## TASK INPUT:
- - - -
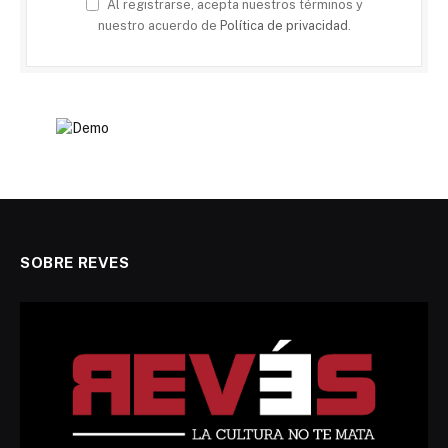
Al registrarse, acepta nuestros términos y
nuestro acuerdo de
Política de privacidad
.
SOBRE REVES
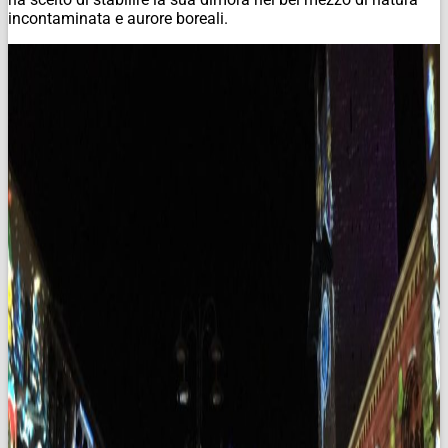
incontaminata e aurore boreali.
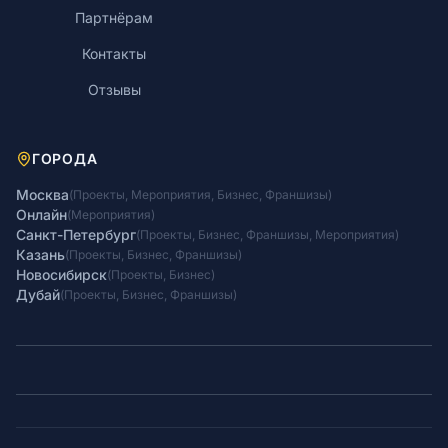
Партнёрам
Контакты
Отзывы
ГОРОДА
Москва
(
Проекты
,
Мероприятия
,
Бизнес
,
Франшизы
)
Онлайн
(
Мероприятия
)
Санкт-Петербург
(
Проекты
,
Бизнес
,
Франшизы
,
Мероприятия
)
Казань
(
Проекты
,
Бизнес
,
Франшизы
)
Новосибирск
(
Проекты
,
Бизнес
)
Дубай
(
Проекты
,
Бизнес
,
Франшизы
)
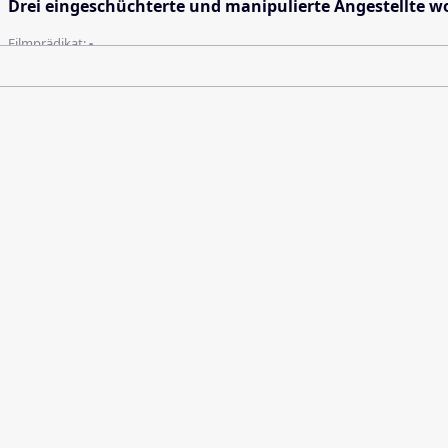
Drei eingeschüchterte und manipulierte Angestellte woll
Filmprädikat:
-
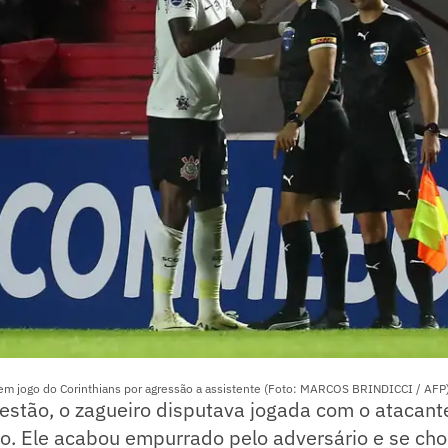
 em jogo do Corinthians por agressão a assistente (Foto: MARCOS BRINDICCI / AFP
stão, o zagueiro disputava jogada com o atacante
po. Ele acabou empurrado pelo adversário e se ch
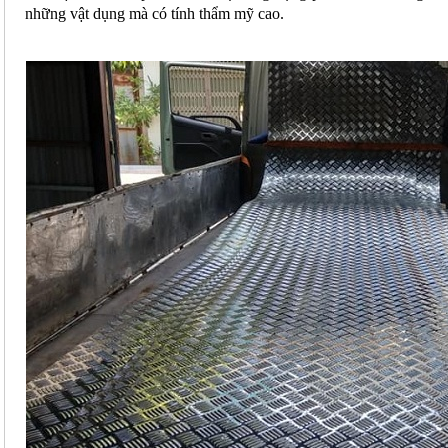
những vật dụng mà có tính thẩm mỹ cao.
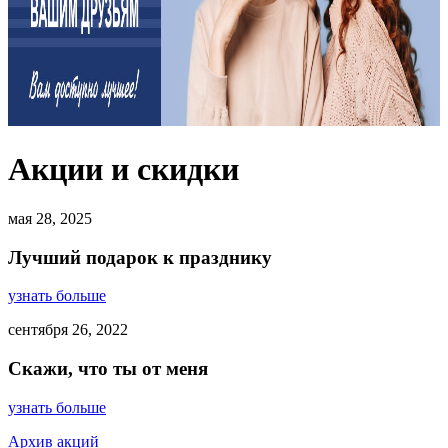
Акции и скидки
мая 28, 2025
Лучший подарок к празднику
узнать больше
сентября 26, 2022
Скажи, что ты от меня
узнать больше
Архив акций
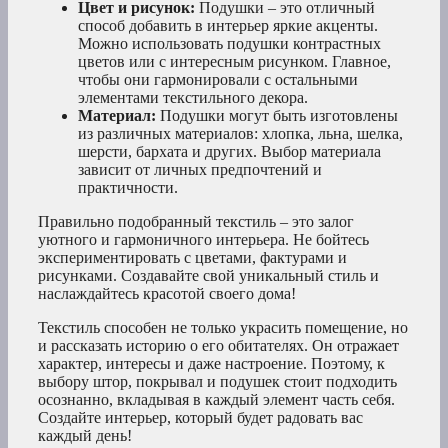
Цвет и рисунок:
Подушки – это отличный
способ добавить в интерьер яркие акценты.
Можно использовать подушки контрастных
цветов или с интересным рисунком. Главное,
чтобы они гармонировали с остальными
элементами текстильного декора.
Материал:
Подушки могут быть изготовлены
из различных материалов: хлопка, льна, шелка,
шерсти, бархата и других. Выбор материала
зависит от личных предпочтений и
практичности.
Правильно подобранный текстиль – это залог
уютного и гармоничного интерьера. Не бойтесь
экспериментировать с цветами, фактурами и
рисунками. Создавайте свой уникальный стиль и
наслаждайтесь красотой своего дома!
Текстиль способен не только украсить помещение, но
и рассказать историю о его обитателях. Он отражает
характер, интересы и даже настроение. Поэтому, к
выбору штор, покрывал и подушек стоит подходить
осознанно, вкладывая в каждый элемент часть себя.
Создайте интерьер, который будет радовать вас
каждый день!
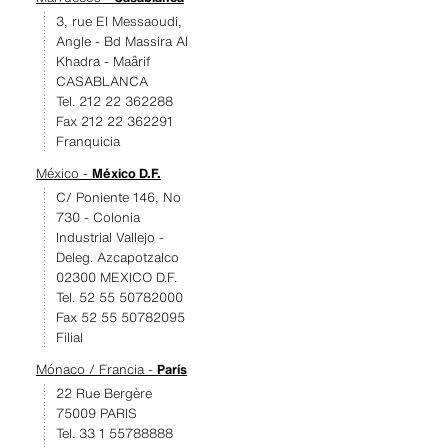
3, rue El Messaoudi,
Angle - Bd Massira Al
Khadra - Maârif
CASABLANCA
Tel. 212 22 362288
Fax 212 22 362291
Franquicia
México -
México D.F.
C/ Poniente 146, No
730 - Colonia
Industrial Vallejo -
Deleg. Azcapotzalco
02300 MEXICO D.F.
Tel. 52 55 50782000
Fax 52 55 50782095
Filial
Mónaco / Francia -
París
22 Rue Bergère
75009 PARIS
Tel. 33 1 55788888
- - - -
## WORK REQUIRED:
The answer should be all lines from the entries above that hold the word "каждый".

## EXERCISE ANSWER:
осознанно, вкладывая в каждый элемент часть себя.
каждый день!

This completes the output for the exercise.